Tasks to complete
[1] According to the article about Jordan Bohannon, where is his parents' home?
[2] Decide whether each statement agrees with the article about Jordan Bohannon, answering yes or no and quoting the words from it that settle the matter: (a) Bohannon ranks first in Big Ten history in 3-point makes. (b) The Kohl Center is in Madison, Wisconsin. (c) The night described took place in December.
[3] Reproduce word for word the part of the article about Jordan Bohannon that begins at the words "Leistikow: Why Wisconsin's" and stops after "about to happen.".

Excerpt
▼
CHAD LEISTIKOW

Leistikow: Why Wisconsin's Kohl Center is packed with meaning for Iowa's Jordan Bohannon

Chad Leistikow
Hawk Central
While Jordan Bohannon is known for his 3-point shooting (he is No. 2 in Big Ten history in makes), he is five assists away from becoming the third Hawkeye with four 100-assist seasons (Dean Oliver, Jeff Horner).

Gordy and Brenda Bohannon were on the now-familiar journey from their home in Marion, Iowa, to the Kohl Center in Madison, Wisconsin — roughly 2 hours and 45 minutes, depending how fast Gordy was driving. However, on this particularly cold December night, something unusual was about to happen.
▲
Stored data
▼
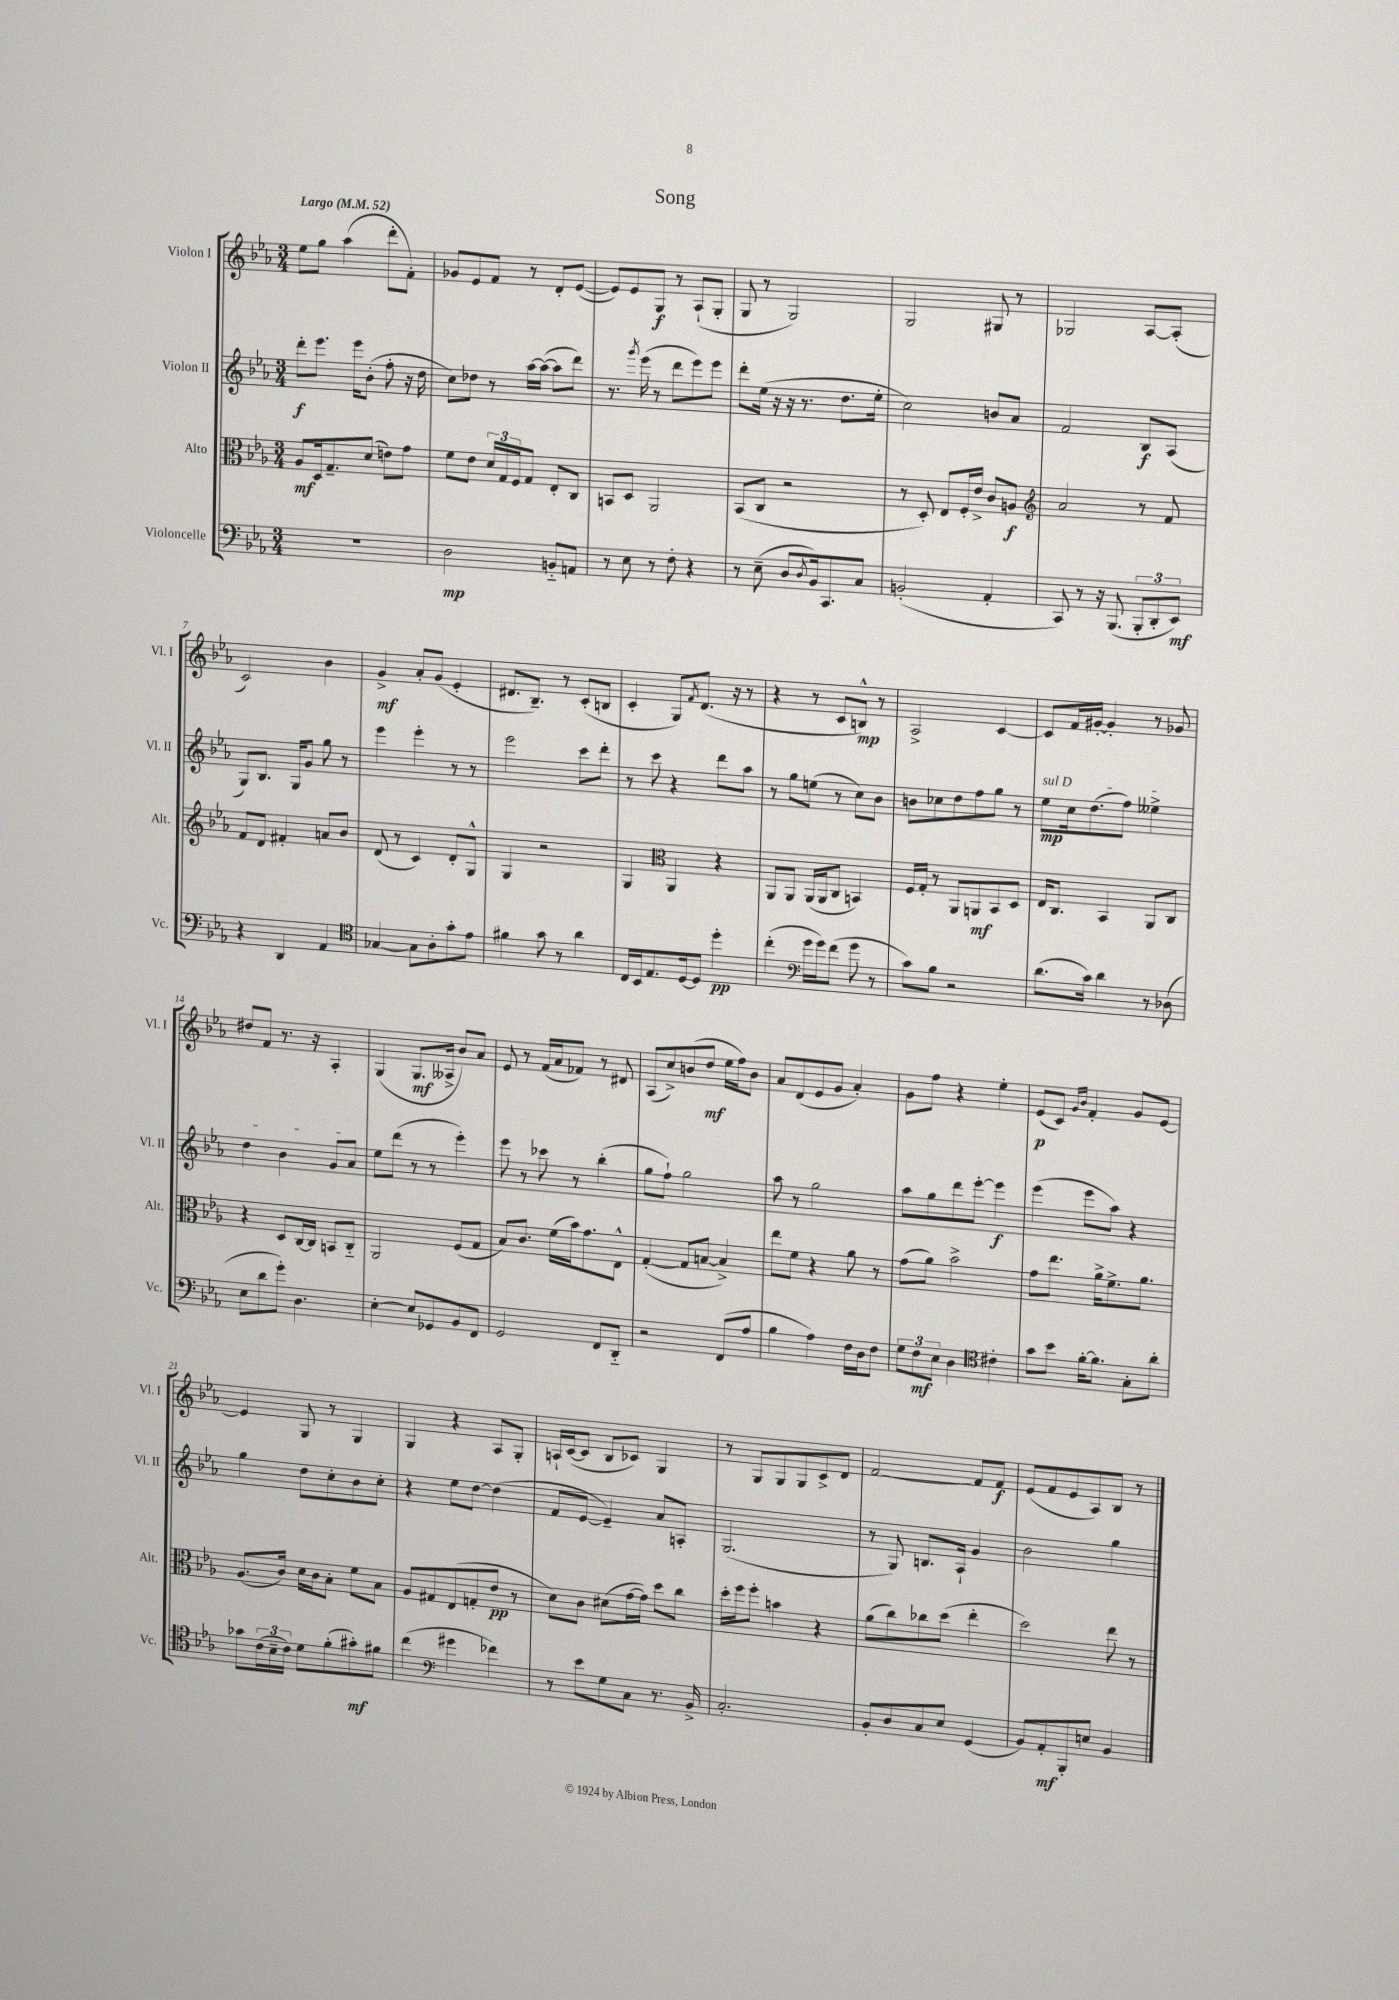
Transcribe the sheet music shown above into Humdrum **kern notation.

**kern	**kern	**kern	**kern
*staff4	*staff3	*staff2	*staff1
*clefF4	*clefC3	*clefG2	*clefG2
*k[b-e-a-]	*k[b-e-a-]	*k[b-e-a-]	*k[b-e-a-]
*M3/4	*M3/4	*M3/4	*M3/4
*MM52	*MM52	*MM52	*MM52
2.r	8A-/L	8ddd'\L	8ee-\L
.	16D/k	8.eee-\J	8gg\J
.	8.G~/	.	.
.	.	.	(4aa-\
.	.	16eee-\LK	.
.	(8d/J	(8b-'\J	.
.	8e\L)	8ff'\	8ddd'\L
.	8g\J	16r	8f'\J)
.	.	16dd\	.
=	=	=	=
2D\	8f\L	8cc\L)	8g-/L
.	8e-\J	8dd-\J	8e-/
.	24d/LL	8r	8f/J
.	24G/	.	.
.	24F/J	.	.
.	8G/J	[16aa-\LL	8r
.	.	(16aa-\_JJ	.
8BB'~/L	8E-'/L	8aa-\]L	8d'/L
8AA/J	8C/J	8ddd\J)	([8e-/J
=	=	=	=
8r	8BB/L	8.r	8e-/]L)
8E-\	8D/J	.	8e-/
.	.	8qggg/	.
.	.	(16eee-\	.
8r	2AA-/	8r	8G/J
8F'\	.	8ddd\L	8r
4r	.	8eee-\)	(8A-`/L
.	.	8eee-\J	8G'/J
=	=	=	=
8r	(8BB-/L	8ddd'\L	8G/
(8E-~\	8C/J	(16ee-\Jk	8r
.	.	16r	.
8D/L	2r	16r	2G/)
.	.	8.r	.
8qD/	.	.	.
16BB-/k)	.	.	.
8.CC/	.	.	.
.	.	8.dd\L	.
8C/J	.	.	.
.	.	16ee-'\Jk	.
=	=	=	=
(2BB'/	8r	2cc\)	2G/
.	8D'/)	.	.
.	8E-/L	.	.
.	16F'/L	.	.
.	16e-^/JJ	.	.
4AA-'/	8c/L	8b/L	8G#/
.	8A/J	8a-/J	8r
=	=	=	=
*	*clefG2	*	*
8CC/)	2a-/	2f/	2G-/
8r	.	.	.
16r	.	.	.
(8.BBB-/	.	.	.
12BBB-'/L	8r	8B-/L	[8A-/L
12DD'/	.	.	.
.	8f/	(8A-/J	(8A-'/]J
12EE-/J)	.	.	.
=	=	=	=
4r	8f/L	8G/L)	2c/)
.	8d/J	8.B-/J	.
4DD/	4f#'/	.	.
.	.	16G/LK	.
.	.	8g/J	.
4AA-/	8a/L	8gg\	4b-\
.	8b-/J	8r	.
=	=	=	=
*clefC4	*	*	*
[4G-/	(8d/	4eee-\	4g^/
.	8r	.	.
8G-\]L	4c/)	4eee-'\	8a-'/L
8A-'\	.	.	(8g/J
8g'\	8d'/L	8r	4e-'/
8e-\J	8G^^/J	8r	.
=	=	=	=
4f#\	4G/	2eee-\	8.d#/L
.	.	.	8.B-~/J)
8g\	2r	.	.
8r	.	.	8r
4a-\	.	8ccc\L	(8c'/L
.	.	8ddd'\J	8B/J
=	=	=	=
16C/LL	4G/	8r	4c'/
16BB-/J	.	.	.
8.E-/	.	8ccc\	.
*	*clefC3	*	*
.	4AA-/	4r	8G/L)
[16D/k	.	.	.
.	.	.	8qf/
8D/]J	.	.	(8.d/J
4dd'\	4r	8ddd\L	.
.	.	.	16r
.	.	8aa-\J	8r
=	=	=	=
(4cc'\	8AA-/L	8r	4r
.	8AA-/J	8gg\L	.
*clefF4	*	*	*
16g\LL	(16AA-/LL	(8ee\J	8r
16g\J)	16AA-/J	.	.
(8f\J	8C/J	8r	8c/L
8g\	4BB/)	8cc\L)	8B^^/J)
8r	.	8b-\J	8r
=	=	=	=
8c\L)	16F/LL	8b\L	2A-^/
.	16G'/JJ	.	.
8B-\J	8r	8cc-\	.
2r	8AA-/L	8dd\	.
.	8AA/	8ff\	.
.	8BB-/	8gg\J	[4c/
.	8D/J	8r	.
=	=	=	=
(8.d\L	16E-/LK	8ee-\L	8c/]L
.	8.C/J	.	.
.	.	16cc\k	16f/L
16c\Jk)	.	(8.dd\	[16g#'/JJ
4d\	4BB-/	.	4g#'/]
.	.	8ff\J)	.
8r	8AA-/L	4ee--^\	8r
(8D-\	8C/J	.	8g-/
=	=	=	=
8E-\L	4r	4dd\	8dd#/L
8d\	.	.	8f/J
8g'\J)	8D/L	4b-\	8.r
4.D\	[16C/L	.	.
.	16C/]JJ	.	16r
.	8BB/L	8g/L	4A-'/
.	8C'~/J	8a-/J	.
=	=	=	=
[4E-'\	2AA-/	8ee-\L	(4G/
.	.	(8ddd\J	.
8E-/]L	.	8r	8.G/L
8GG-/	.	8r	.
.	.	.	16A--^/Jk
8BB-/	(8F/L	4eee-'\)	8b-/L)
8FF/J	8G/J	.	8a-/J
=	=	=	=
2GG/	8B-/L)	8eee-\	8e-/
.	8.c/J	8r	8r
.	.	8ccc-\	(16f/LL
.	(16f\LL	.	16a-/J
.	16b-\J)	8r	8f-/J)
.	8.g\	.	.
8FF/L	.	(4bb-'\	8r
8DD'~/J	8E-^^\J	.	8d#/
=	=	=	=
2r	([4G'/	8gg\L	(8A-/L
.	.	8ff`\J)	8cc^/)
.	8G/]L	2gg\	(8b/
.	[8B/J	.	8dd/J
(8FF/L	4B^/])	.	16ee-\LL
.	.	.	16ff\J)
8A-/J	.	.	8b\J
=	=	=	=
4B-\	8ee-\L	8aa-\	8a-/L
.	8f\J	8r	(8d/
4A-\)	4r	2gg\	8e-/
.	.	.	8g/J
16F\LL	8a-\	.	4a-'/)
16D\J	.	.	.
8F\J	8r	.	.
=	=	=	=
12G\L	(8g\L	8aa-\L	8g\L
12F\	.	.	.
.	8a-\J)	8gg\	8ff\J
12E-\J	.	.	.
4D\	2b-^\	8ddd\	4r
.	.	[8eee-'\J	.
*clefC4	*	*	*
4c#'\	.	4eee-\]	4ee-'\
=	=	=	=
8g\L	8g\L	(4eee-\	(8e-/L
8b-\J	8.ee-\J	.	8c/J)
.	.	.	16qqg/LL
.	.	.	16qqb-/JJ
[16f'\LK	.	8eee-\L	4f'/
8.f\]J	16a-^\LK	.	.
.	8.f^\	8aa-\J)	.
8G'\L	.	4r	8g/L
.	8.a-\J	.	.
8a-'\J	.	.	[8e-/J
=	=	=	=
8g-\L	(8.A-/L	4gg\	4e-/]
(24c\L	.	.	.
24B-~\	.	.	.
.	16c/Jk)	.	.
24c\JJ)	.	.	.
8d\L	16d\LL	8dd\L	8G/
.	16c\J	.	.
(8f'\	8B-'\J	8cc'\	8r
8g#'\)	8f\L	8b-\	4G/
8f#\J	8B-\J	8cc'\J	.
=	=	=	=
(4cc\	8A-/L	4r	4G/
.	8G#/	.	.
*clefF4	*	*	*
4g#\	(8E-/	8ee-\L	4r
.	8G'/	[8dd\J	.
4f-\)	8e-/J	(4dd\]	8A-/L
.	8r	.	8G'/J
=	=	=	=
8r	8d\L)	8f/L	16A`/LL
.	.	.	([16c/J
8e-\L	8c\J	[8e-/J	8c/]J
8G\	(8d#\L	4e-~/])	8B-/L
8C\J	[16g\L	.	8c-/J)
.	16g\]JJ)	.	.
8.r	8dd\L	8a-/L	4G/
.	8cc\J	8A'/J	.
16BB-^/	.	.	.
=	=	=	=
2.C'/	16dd'\LL	(2.G/	8r
.	16ff\J	.	.
.	8ff'\J	.	8G/L
.	4b\	.	8G/
.	.	.	8G/
.	4r	.	8c^/
.	.	.	8d/J
=	=	=	=
8BB-'/L	(8a-\L	8r	[2f/
8D/	8cc\)	8G/)	.
8C/	8cc-\	8.B/L	.
8E-/J	(8dd\J	.	.
.	.	16A-`/Jk	.
(4GG/	4ee-'\	4g/	8f/]L
.	.	.	8f/J
=	=	=	=
8BB-/L)	2dd\)	2b-\	(8e-/L
8AA-'/	.	.	8f/
8BBB-'/	.	.	8e-/
8E/J	.	.	8A-/)
4BB-/	8ee-\	4gg\	8B-/J
.	8r	.	8r
==	==	==	==
*-	*-	*-	*-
▲
Correct answers
[1] Marion, Iowa.

[2]
(a) No: "he is No. 2 in Big Ten history in makes"
(b) Yes: "the Kohl Center in Madison, Wisconsin"
(c) Yes: "on this particularly cold December night"

[3]
Leistikow: Why Wisconsin's Kohl Center is packed with meaning for Iowa's Jordan Bohannon

Chad Leistikow
Hawk Central
While Jordan Bohannon is known for his 3-point shooting (he is No. 2 in Big Ten history in makes), he is five assists away from becoming the third Hawkeye with four 100-assist seasons (Dean Oliver, Jeff Horner).

Gordy and Brenda Bohannon were on the now-familiar journey from their home in Marion, Iowa, to the Kohl Center in Madison, Wisconsin — roughly 2 hours and 45 minutes, depending how fast Gordy was driving. However, on this particularly cold December night, something unusual was about to happen.